Sur la plupart des planètes, dès l’entrée dans l’atmosphère, il devait s’échiner à esquiver l’interdiction du gouvernement planétaire. Mais pas sur Ord Mantell. Cette planète était le repaire des syndicats du crime, des chasseurs de primes, des contrebandiers, des trafiquants d’armes et des convoyeurs d’épice. Et c’étaient eux qui dirigeaient ce monde. Les guerres entre factions rivales et les assassinats divers les tenaient très occupés, de sorte qu’il n’y avait pas de véritable gouvernement central, et encore moins de force de police régulière pour faire appliquer les lois. Les latitudes inférieures et supérieures en particulier étaient peu habitées et rarement visitées, ce qui en faisait des déserts virtuels. Nero aurait été étonné que le gouvernement mette des satellites de surveillance en orbite au-dessus de cette zone. Et cela lui convenait très bien. Le Bigboy traversa une épaisse couche de nuages rosés et les brun, bleu et blanc de l’hémisphère nord d’Ord Mantell emplirent le champ de vision du pilote. La neige et la grêle saupoudraient le ciel tel des shrapnels glacés qui tambourinaient sur un rythme régulier contre la coque du cargo. Le soleil couchant baignait une grande partie du paysage de nuages rougeâtres et orangés. Sous lui roulait la mer du nord, sombre et houleuse, et les contours blancs irréguliers d’écume révélaient les milliers d’îles non répertoriés qui parsemaient sa surface. Loin à l’ouest, il apercevait la côte brumeuse d’un continent et les pics effilés coiffés de neige qui s’alignaient selon un axe nord-sud. Un mouvement attira son regard.

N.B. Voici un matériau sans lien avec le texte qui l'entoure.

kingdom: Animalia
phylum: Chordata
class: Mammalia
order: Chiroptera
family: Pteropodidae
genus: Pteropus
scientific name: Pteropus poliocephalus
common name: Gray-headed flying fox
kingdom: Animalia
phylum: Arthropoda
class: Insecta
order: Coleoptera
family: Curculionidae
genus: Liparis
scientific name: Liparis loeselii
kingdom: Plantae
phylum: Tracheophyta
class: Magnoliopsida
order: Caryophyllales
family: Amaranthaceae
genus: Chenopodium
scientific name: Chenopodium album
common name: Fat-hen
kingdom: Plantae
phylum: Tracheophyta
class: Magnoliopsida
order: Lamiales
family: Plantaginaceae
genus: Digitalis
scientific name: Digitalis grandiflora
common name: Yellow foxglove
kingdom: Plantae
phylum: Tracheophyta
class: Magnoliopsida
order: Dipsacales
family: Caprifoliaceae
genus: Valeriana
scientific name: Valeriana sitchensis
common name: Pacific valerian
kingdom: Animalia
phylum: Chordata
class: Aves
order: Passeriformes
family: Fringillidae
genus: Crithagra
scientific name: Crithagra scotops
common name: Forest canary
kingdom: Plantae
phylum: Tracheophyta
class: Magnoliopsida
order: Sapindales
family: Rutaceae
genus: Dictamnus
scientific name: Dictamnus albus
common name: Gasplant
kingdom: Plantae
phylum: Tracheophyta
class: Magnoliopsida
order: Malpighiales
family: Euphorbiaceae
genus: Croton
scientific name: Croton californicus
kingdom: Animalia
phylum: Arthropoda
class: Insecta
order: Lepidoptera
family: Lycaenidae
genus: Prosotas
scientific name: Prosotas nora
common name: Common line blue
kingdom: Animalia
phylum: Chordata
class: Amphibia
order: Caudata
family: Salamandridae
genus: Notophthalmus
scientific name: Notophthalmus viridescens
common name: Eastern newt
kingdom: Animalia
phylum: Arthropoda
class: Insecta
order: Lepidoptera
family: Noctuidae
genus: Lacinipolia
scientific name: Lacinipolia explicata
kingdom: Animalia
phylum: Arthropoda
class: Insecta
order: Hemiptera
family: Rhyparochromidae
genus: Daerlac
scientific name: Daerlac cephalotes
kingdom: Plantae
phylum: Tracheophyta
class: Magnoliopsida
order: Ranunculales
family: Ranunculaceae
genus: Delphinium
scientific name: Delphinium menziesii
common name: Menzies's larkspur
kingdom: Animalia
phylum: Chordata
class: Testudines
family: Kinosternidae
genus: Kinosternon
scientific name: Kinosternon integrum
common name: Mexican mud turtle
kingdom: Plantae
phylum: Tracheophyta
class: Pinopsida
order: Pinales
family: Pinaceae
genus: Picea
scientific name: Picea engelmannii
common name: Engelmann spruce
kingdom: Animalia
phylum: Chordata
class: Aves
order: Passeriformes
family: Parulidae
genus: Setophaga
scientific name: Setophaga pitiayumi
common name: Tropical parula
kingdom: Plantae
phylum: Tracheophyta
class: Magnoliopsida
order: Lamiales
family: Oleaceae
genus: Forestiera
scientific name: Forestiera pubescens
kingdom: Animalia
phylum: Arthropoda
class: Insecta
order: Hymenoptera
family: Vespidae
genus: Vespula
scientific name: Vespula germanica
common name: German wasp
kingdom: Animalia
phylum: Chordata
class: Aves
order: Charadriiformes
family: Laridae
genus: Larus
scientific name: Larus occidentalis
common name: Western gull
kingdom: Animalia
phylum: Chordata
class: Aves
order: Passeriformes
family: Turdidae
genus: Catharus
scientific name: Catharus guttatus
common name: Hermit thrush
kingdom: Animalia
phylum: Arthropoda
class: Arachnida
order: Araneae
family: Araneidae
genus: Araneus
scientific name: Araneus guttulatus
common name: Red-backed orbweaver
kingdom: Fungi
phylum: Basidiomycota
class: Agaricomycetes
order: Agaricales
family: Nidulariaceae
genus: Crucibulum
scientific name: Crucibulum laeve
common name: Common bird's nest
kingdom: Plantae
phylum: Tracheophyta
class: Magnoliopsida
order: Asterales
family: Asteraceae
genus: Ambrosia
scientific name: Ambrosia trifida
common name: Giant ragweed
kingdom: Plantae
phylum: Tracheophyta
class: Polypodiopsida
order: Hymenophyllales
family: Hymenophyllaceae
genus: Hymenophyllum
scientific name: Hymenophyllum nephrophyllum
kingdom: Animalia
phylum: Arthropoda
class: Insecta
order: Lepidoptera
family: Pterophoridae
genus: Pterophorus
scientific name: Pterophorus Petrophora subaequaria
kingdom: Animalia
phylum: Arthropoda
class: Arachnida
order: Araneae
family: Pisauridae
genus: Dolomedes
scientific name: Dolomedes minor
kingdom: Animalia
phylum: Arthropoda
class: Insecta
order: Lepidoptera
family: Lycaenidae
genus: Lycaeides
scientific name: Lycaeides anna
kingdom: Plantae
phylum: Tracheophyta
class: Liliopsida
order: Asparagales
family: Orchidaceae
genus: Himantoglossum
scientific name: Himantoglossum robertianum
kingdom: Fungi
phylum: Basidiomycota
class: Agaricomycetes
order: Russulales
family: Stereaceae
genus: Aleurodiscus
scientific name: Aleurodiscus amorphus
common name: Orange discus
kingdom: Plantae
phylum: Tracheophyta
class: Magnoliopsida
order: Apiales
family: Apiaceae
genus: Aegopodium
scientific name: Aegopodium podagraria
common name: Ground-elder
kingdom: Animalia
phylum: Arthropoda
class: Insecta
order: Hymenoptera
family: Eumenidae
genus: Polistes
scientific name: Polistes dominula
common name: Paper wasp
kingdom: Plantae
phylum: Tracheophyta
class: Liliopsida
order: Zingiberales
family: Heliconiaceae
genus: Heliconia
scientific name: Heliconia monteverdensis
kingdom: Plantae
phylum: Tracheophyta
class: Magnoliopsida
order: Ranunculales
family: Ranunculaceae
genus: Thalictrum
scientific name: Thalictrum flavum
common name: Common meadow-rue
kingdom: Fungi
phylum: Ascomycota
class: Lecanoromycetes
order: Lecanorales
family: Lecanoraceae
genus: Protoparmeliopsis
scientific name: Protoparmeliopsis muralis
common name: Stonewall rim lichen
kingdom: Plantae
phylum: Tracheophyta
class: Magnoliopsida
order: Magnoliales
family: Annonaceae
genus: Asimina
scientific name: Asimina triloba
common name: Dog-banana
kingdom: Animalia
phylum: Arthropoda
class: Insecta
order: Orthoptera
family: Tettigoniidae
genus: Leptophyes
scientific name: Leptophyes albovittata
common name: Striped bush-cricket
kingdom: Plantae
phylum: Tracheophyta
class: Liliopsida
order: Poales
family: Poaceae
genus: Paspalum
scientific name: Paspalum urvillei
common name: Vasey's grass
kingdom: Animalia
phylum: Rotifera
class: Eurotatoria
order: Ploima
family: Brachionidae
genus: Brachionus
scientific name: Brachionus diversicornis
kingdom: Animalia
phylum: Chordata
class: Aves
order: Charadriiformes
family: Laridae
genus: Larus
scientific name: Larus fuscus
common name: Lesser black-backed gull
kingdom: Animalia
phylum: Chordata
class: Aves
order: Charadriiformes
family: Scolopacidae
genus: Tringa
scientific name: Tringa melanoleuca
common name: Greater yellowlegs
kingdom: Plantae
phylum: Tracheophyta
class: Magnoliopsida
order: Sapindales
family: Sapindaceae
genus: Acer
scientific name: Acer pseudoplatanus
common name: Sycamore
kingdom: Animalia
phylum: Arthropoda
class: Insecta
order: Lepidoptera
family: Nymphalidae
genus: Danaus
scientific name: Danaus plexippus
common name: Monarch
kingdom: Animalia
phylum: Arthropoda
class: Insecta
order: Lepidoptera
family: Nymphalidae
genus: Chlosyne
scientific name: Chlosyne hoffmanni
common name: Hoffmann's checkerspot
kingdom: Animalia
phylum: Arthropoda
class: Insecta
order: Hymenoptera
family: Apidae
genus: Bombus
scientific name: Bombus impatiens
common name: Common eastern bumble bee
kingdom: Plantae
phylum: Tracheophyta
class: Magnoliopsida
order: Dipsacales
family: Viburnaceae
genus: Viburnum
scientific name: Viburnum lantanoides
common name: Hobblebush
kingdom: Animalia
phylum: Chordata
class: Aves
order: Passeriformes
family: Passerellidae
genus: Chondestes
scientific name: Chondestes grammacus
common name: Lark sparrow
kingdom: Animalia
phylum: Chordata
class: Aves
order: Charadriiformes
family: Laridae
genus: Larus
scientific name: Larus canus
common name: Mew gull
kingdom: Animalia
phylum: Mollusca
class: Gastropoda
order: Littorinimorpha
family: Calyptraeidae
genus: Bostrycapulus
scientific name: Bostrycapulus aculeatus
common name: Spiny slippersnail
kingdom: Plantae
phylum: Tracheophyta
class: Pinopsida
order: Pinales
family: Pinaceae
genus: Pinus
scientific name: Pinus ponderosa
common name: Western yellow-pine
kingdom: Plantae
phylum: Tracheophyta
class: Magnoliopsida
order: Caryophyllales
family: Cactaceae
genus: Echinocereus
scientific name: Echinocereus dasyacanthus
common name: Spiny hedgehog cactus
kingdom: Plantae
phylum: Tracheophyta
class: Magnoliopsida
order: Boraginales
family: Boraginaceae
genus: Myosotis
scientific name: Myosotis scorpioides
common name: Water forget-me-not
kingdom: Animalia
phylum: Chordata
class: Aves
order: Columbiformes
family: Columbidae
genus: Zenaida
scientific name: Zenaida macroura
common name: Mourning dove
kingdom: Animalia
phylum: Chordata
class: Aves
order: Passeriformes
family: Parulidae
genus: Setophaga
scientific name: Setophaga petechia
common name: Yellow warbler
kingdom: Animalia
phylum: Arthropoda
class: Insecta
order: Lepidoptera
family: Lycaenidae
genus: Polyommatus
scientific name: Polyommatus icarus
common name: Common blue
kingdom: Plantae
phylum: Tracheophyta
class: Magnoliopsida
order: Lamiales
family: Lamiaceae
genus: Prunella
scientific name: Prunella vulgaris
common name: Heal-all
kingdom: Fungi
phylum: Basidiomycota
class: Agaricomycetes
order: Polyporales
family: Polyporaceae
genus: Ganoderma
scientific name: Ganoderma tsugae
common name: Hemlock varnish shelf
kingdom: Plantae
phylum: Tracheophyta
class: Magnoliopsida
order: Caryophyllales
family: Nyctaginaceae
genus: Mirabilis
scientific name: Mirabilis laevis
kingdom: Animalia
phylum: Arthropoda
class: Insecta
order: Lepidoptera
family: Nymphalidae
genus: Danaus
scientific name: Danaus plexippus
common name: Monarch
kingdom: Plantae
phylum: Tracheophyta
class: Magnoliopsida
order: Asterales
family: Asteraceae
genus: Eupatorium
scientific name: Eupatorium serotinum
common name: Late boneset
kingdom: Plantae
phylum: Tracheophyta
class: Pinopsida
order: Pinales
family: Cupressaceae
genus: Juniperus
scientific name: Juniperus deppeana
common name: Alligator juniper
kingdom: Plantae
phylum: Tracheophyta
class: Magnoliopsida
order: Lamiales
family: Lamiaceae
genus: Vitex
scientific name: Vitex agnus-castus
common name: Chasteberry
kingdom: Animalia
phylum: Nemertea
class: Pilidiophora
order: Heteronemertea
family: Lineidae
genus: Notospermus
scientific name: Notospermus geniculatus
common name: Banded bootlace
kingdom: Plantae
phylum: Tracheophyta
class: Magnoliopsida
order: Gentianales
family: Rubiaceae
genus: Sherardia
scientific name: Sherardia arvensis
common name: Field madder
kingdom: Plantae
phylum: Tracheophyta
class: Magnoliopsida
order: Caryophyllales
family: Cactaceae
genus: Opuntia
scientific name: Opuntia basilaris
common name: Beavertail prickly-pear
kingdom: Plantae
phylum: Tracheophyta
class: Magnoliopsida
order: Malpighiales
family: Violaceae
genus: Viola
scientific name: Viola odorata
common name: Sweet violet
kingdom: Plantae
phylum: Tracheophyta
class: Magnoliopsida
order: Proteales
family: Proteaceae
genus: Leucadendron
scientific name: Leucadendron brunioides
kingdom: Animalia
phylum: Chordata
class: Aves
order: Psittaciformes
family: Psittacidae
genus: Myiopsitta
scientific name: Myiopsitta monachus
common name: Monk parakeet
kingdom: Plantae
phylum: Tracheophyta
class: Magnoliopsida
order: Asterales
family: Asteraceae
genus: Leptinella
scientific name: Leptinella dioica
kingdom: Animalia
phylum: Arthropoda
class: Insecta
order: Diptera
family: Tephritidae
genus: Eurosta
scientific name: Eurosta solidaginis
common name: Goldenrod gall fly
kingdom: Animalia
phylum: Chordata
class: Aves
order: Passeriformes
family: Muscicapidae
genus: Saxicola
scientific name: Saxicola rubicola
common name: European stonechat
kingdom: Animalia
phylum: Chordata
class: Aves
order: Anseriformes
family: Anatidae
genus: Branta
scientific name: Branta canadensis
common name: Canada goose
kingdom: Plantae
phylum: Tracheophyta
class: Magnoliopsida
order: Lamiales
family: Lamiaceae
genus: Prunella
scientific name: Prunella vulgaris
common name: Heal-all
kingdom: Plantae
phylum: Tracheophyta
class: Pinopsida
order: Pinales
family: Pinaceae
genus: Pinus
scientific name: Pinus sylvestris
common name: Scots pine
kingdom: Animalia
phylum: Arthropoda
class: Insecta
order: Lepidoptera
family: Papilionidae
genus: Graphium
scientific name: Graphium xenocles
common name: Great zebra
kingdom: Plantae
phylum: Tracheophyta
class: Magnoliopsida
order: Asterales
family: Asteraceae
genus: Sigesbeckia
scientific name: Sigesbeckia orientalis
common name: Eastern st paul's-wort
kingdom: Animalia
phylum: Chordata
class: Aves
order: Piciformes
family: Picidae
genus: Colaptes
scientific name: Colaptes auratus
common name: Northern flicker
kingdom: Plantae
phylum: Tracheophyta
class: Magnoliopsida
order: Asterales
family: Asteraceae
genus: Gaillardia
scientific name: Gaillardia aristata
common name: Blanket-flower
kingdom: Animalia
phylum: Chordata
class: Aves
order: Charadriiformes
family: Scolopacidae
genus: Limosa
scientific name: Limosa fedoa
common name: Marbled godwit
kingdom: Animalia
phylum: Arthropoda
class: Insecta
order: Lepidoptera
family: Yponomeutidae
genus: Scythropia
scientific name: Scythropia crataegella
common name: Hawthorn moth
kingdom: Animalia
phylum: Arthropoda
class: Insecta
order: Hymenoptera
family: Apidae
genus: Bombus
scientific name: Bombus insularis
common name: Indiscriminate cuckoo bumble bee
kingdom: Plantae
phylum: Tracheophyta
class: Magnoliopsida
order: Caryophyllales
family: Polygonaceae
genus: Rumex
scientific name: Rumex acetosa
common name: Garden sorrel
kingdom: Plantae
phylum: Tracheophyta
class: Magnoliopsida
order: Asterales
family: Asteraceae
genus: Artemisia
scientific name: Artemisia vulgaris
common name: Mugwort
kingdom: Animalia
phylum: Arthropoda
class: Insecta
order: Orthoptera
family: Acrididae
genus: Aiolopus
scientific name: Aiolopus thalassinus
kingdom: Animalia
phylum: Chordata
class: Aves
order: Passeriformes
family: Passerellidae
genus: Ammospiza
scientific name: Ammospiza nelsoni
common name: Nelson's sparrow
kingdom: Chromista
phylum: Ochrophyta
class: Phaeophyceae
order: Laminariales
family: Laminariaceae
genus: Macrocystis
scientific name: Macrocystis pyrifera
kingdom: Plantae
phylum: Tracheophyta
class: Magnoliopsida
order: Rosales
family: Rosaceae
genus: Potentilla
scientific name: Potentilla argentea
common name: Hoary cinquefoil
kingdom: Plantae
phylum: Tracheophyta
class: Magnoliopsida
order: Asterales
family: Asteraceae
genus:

Une nuée d’ailes-de-cuir, trop peu importante cependant pour déclencher l’alerte sonore d’un senseur, volait deux cents mètres à tribord, beaucoup plus bas, et leurs énormes ailes membraneuses battaient au ralenti dans l’air glacé. Les créatures formaient une grande parenthèse mouvante en se dirigeant vers le sud, en quête de températures plus clémentes, et elles ne réagirent même pas quand il les survola puis s’éloigna. Leurs yeux d’un noir mat clignaient rythmiquement sous l’assaut de la neige et de la grêle. Il réduisait la puissance des moteurs ioniques afin de ralentir encore. Un bâillement fit trembler ses mâchoires. Il se redressa sur son siège et fit de son mieux pour repousser la fatigue, mais il avait confié le vaisseau au pilote automatique pendant le trajet en hyperespace depuis Vulta, mais c’était le seul répit dont il avait pu profiter ces deux derniers jours standard.
Il commençait à ressentir les effets de tous ces efforts cumulés. Il gratta sa barbe naissante de son menton, se frotta la nuque d’une main et entra les coordonnées dans le calculateur de navigation. Celui-ci se connecta à l’un des satellites géostationnaires non sécurisés d’Ord Mantell, qui lui renvoya aussitôt la position et la trajectoire du vaisseau. Le collimateur tête haute de Nero l’afficha sur la partie supérieure du cockpit. Il y jeta un œil et posa un doigt sur sa destination.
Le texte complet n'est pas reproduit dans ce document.